Guerrilla agrarians in the information age

I have been involved in the Crop Mob since the first time the group convened to do work last October. I missed the initial meeting of people who created the idea and named it, so I take no credit for its inception only its implementation. I push the idea whenever and wherever I can, attending every call of the Mob in the process.


I have been a strong proponent of the young agrarian movement, writing essays, giving interviews, taking photographs. The Crop Mob is the physical realization of all those words and images, the sinew, muscle and breath behind the imagination.

With the Crop Mob there exists the possibility of something beyond what we usually perceive of as farming.

The idea is bigger than barn-raisings, more technical than workshops, more thoughtful than textbooks. It is guerrilla agrarianism in the information age. Maybe that isn’t an apt description, but when I watch shovels hitting dirt on a foreign farm with a crew assembled using email, social networking and word of mouth, it surely feels like it.

The Crop Mob is unstoppable, yet flawed on some levels. Reciprocity from the farmers we have helped is greatly lacking. We are all busy, yes, but if we are to keep donating our labor, the labor pool must continue to snowball and include previous beneficiaries of that labor. On that end we can improve our pitch, farms can understand better what they are getting and everyone involved can get what they need out of the day.
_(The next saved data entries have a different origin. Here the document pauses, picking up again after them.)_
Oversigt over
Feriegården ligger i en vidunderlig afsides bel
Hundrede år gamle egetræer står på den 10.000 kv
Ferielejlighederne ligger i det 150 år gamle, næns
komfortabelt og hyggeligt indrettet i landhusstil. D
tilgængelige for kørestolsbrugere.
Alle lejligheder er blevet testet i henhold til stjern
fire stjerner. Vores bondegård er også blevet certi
We are not unskilled; we bring decades of combined experience in dozens of areas – bed building, fencing, transplanting, harvesting, permaculture, food/farm activism, media outreach – so we are capable of making substantial impacts in a handful of hours.

Where to from here? The next step may be to franchise the idea or mutate it or trim it down or use it differently. In the meantime we will continue to do what we have been doing – showing up and getting shit done.

Posted by Trace on May 27th, 2009 filed in crop mobs | 2 Comments »


2 Responses to “Guerrilla agrarians in the information age”

  1. Sam Rose Says:

    There is an opportunity in what is written here:

    “The Crop Mob is unstoppable, yet flawed on some levels. Reciprocity from the farmers we have helped is greatly lacking. We are all busy, yes, but if we are to keep donating our labor, the labor pool must continue to snowball and include previous beneficiaries of that labor. On that end we can improve our pitch, farms can understand better what they are getting and everyone involved can get what they need out of the day.”

    Reciprocity is what will keep this movement alive. The question is: what is a valuable reciprocation to Crop Mobs? What do *you* want to get in return for what you do? Making this easy to know will make it easier to seed and exponentially grow crop mob reciprocity into local food systems.

  2. Trace Says:

    The valuable return is to incorporate the labor from the farms the mob has visited into the next mob. This would make it a sustainable and growing force.